[Parts of the exercise]
- 1) Return the part of the contest results post that opens with the words containing "Many congratulations to" and closes with "dish came from.", copied without any change.
- 2) Translate this sentence from the contest results post into Spanish: "Ladies and gentlemen, the results for the 2019 contest are in!"

[Document]

________________________

# Grand Fiction Challenge 2019 Results



## Harper J. Cole (Feb 27, 2019)

Ladies and gentlemen, the results for the 2019 contest are in!


*Story**Ralph Rotten**bazz cargo**Non Serviam**Clark**Average*Carne Asada - _velo_1016151614.25The Queen of St. Louis - _Terry D_1618181617Scripting the Nodes - _-xXx-_698149.25Sustenance Sequence - _SueC_16161515.515.625Through a Hole Darkly - _epimetheus_1613191816.5The Secret of Mildred - _Arachne_19151515.516.125The Nature of Interruptions - _eggo_520151814.5Once Upon a Walrus - _rcallaci_1016141614No Grain, No Gain - _Ibb_101518.51414.375

These are the winners ...

*1st place*
The Queen of St.Louis _by Terry D_
$100 + eBooks from Meerkat and Mike Kowis

*2nd place*
Through a Hole Darkly by epimetheus
$75 + eBooks from Meerkat and Mike Kowis

*3rd place*
The Secret of Mildred - _Arachne_
$50 + eBooks from Meerkat and Mike Kowis

*People's Choice poll winner*
Carne Asada - _velo_
$75 + eBooks from Meerkat and Mike Kowis

Many congratulations to all of you!
:champagne: :champagne: :champagne:


Thanks also to all 9 contestants, and please don't be too disappointed if you missed the prize money - there will be other stories to tell.


Finally, my deepest gratitude to our quartet of judges, Ralph Rotten, bazz cargo, Non Serviam and clark, for their time and skill this year! You can find their comments below. Unfortunately, clark ran out of time for giving comments, but has given his breakdown of scores.

[spoiler2="Ralph Rotten"]

*Carne Asada 10/20*
I thought it was a funny wordplay of the name carne asada. Twas a funny way to explain where the popular dish came from.

________________________

[Given records]
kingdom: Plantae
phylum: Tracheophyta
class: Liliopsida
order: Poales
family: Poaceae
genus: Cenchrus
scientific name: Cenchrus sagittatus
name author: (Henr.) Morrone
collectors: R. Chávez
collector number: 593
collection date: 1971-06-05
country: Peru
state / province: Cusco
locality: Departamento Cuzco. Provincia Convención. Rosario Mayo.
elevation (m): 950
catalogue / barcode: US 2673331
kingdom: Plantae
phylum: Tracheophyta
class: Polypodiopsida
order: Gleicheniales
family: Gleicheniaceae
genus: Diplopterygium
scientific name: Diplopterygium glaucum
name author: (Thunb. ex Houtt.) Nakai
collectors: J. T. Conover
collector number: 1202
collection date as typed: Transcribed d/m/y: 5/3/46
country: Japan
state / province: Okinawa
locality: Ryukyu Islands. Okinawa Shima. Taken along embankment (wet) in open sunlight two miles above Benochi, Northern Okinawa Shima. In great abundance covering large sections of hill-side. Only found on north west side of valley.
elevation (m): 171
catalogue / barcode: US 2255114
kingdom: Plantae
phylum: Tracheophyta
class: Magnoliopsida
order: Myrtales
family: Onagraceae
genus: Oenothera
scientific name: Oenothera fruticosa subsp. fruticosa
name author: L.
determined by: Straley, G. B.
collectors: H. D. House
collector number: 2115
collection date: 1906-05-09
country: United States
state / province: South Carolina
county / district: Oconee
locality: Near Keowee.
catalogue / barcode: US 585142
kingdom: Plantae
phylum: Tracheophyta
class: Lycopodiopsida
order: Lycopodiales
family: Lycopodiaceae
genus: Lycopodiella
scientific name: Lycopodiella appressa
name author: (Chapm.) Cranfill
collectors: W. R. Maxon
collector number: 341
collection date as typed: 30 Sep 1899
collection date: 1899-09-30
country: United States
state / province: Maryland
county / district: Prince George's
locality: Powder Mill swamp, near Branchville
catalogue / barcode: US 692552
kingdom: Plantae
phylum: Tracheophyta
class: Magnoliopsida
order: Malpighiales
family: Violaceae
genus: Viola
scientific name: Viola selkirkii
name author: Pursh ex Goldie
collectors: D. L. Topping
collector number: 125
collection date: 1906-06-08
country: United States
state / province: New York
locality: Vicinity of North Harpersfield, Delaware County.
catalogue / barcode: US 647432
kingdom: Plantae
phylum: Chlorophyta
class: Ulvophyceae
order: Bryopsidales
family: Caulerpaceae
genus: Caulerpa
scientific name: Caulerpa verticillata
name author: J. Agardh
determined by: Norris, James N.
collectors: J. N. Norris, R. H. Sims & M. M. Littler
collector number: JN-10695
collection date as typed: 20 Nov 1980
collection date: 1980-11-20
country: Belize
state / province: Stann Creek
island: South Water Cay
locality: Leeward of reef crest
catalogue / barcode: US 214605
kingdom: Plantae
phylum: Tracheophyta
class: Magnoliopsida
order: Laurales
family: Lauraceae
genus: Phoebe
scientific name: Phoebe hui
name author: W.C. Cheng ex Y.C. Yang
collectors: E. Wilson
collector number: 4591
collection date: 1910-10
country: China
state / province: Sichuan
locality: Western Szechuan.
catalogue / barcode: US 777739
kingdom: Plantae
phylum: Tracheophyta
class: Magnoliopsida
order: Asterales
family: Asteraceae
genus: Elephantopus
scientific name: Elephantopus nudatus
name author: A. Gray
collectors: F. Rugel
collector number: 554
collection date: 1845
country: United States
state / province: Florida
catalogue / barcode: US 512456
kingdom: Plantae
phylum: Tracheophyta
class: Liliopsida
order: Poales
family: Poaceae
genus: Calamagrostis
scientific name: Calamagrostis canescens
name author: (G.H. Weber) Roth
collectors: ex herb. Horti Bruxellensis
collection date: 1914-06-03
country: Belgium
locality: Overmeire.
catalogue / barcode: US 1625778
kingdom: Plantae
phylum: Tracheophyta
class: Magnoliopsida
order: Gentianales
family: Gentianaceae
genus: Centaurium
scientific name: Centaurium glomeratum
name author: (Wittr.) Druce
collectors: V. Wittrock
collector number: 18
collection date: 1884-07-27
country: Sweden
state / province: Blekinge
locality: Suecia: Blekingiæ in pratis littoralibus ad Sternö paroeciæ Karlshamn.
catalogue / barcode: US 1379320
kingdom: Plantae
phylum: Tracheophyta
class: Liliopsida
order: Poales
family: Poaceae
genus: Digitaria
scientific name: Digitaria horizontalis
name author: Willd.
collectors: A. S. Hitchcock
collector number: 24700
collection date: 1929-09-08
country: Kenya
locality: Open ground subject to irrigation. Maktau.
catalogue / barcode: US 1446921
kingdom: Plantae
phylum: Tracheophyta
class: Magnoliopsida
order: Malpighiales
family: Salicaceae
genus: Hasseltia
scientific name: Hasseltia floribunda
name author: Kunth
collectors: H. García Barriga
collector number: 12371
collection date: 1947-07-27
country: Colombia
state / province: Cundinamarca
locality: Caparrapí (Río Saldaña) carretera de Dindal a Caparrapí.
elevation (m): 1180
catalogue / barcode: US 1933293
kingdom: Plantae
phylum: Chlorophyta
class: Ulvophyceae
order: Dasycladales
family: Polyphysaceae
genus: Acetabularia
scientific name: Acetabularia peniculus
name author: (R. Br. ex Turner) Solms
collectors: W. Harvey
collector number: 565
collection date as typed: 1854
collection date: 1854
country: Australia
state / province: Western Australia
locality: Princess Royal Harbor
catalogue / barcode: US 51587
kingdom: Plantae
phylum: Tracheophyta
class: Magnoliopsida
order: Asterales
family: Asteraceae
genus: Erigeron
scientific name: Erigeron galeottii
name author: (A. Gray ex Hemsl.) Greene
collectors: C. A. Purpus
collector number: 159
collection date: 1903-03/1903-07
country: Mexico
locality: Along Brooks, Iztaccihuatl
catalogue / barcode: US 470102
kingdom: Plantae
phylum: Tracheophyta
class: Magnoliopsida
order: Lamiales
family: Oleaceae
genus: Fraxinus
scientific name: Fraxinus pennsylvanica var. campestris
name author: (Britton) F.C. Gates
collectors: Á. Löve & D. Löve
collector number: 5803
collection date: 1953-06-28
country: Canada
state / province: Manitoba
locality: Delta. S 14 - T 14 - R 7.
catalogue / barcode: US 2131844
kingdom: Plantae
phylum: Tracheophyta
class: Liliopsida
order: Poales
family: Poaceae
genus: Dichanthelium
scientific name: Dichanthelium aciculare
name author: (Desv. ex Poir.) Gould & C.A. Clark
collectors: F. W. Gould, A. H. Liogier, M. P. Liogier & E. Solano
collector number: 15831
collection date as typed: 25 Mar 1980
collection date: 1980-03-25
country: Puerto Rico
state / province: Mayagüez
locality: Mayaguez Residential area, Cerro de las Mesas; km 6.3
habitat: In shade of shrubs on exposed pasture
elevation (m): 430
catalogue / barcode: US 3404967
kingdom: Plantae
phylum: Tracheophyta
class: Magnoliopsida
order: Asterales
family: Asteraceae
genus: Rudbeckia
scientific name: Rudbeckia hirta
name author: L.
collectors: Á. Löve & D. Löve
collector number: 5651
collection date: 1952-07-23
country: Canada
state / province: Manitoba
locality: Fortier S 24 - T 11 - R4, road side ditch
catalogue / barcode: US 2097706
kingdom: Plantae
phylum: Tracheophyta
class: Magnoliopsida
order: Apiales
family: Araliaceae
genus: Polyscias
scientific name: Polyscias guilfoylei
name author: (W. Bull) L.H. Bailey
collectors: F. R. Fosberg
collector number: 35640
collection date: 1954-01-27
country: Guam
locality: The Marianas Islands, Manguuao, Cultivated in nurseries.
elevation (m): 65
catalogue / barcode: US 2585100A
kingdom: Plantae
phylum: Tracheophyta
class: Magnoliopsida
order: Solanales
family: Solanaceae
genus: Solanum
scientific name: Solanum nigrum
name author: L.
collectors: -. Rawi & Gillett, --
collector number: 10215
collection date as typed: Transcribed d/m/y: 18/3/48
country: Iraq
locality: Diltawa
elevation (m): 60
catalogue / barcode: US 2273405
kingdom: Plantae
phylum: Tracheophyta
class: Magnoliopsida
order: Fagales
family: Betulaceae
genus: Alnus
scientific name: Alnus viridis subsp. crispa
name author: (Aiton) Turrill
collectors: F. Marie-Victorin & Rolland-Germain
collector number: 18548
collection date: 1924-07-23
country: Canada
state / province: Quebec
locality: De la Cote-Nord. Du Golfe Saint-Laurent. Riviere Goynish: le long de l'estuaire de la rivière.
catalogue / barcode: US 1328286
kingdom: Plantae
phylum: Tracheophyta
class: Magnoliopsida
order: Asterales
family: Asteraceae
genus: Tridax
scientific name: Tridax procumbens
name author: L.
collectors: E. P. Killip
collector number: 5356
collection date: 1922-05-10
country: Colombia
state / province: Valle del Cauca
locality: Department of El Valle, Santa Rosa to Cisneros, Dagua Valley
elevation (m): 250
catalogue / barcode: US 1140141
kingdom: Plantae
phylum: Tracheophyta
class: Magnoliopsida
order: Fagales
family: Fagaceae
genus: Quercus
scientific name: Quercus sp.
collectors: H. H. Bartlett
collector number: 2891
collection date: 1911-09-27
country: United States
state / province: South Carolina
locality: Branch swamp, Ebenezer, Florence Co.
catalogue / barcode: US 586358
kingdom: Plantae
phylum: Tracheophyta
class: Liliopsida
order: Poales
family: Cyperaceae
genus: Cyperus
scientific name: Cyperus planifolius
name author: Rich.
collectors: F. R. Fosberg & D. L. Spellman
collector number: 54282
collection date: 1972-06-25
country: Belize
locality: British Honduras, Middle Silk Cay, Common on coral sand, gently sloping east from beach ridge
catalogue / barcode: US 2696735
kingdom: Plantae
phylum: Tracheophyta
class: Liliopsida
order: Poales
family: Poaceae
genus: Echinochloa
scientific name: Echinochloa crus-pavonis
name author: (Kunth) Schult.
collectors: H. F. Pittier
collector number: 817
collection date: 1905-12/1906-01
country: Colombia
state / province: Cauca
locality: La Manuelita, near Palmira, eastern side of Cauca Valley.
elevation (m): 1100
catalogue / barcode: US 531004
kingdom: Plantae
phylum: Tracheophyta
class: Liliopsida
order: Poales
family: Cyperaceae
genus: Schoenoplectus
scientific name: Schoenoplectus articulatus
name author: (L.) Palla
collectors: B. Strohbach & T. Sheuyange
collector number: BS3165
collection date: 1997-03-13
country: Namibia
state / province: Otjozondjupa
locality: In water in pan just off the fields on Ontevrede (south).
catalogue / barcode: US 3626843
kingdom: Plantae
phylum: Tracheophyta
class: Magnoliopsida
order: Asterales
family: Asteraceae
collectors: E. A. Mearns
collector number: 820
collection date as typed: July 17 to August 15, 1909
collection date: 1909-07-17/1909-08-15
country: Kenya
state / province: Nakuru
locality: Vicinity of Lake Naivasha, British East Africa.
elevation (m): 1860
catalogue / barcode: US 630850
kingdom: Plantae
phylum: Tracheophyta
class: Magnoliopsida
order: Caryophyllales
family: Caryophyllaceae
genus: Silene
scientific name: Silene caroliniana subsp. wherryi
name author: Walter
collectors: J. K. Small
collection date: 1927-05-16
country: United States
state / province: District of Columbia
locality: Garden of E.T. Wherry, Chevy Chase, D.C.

________________________

[Results of the exercise]
- 1)
Many congratulations to all of you!
:champagne: :champagne: :champagne:


Thanks also to all 9 contestants, and please don't be too disappointed if you missed the prize money - there will be other stories to tell.


Finally, my deepest gratitude to our quartet of judges, Ralph Rotten, bazz cargo, Non Serviam and clark, for their time and skill this year! You can find their comments below. Unfortunately, clark ran out of time for giving comments, but has given his breakdown of scores.

[spoiler2="Ralph Rotten"]

*Carne Asada 10/20*
I thought it was a funny wordplay of the name carne asada. Twas a funny way to explain where the popular dish came from.

- 2) ¡Damas y caballeros, ya están aquí los resultados del concurso de 2019!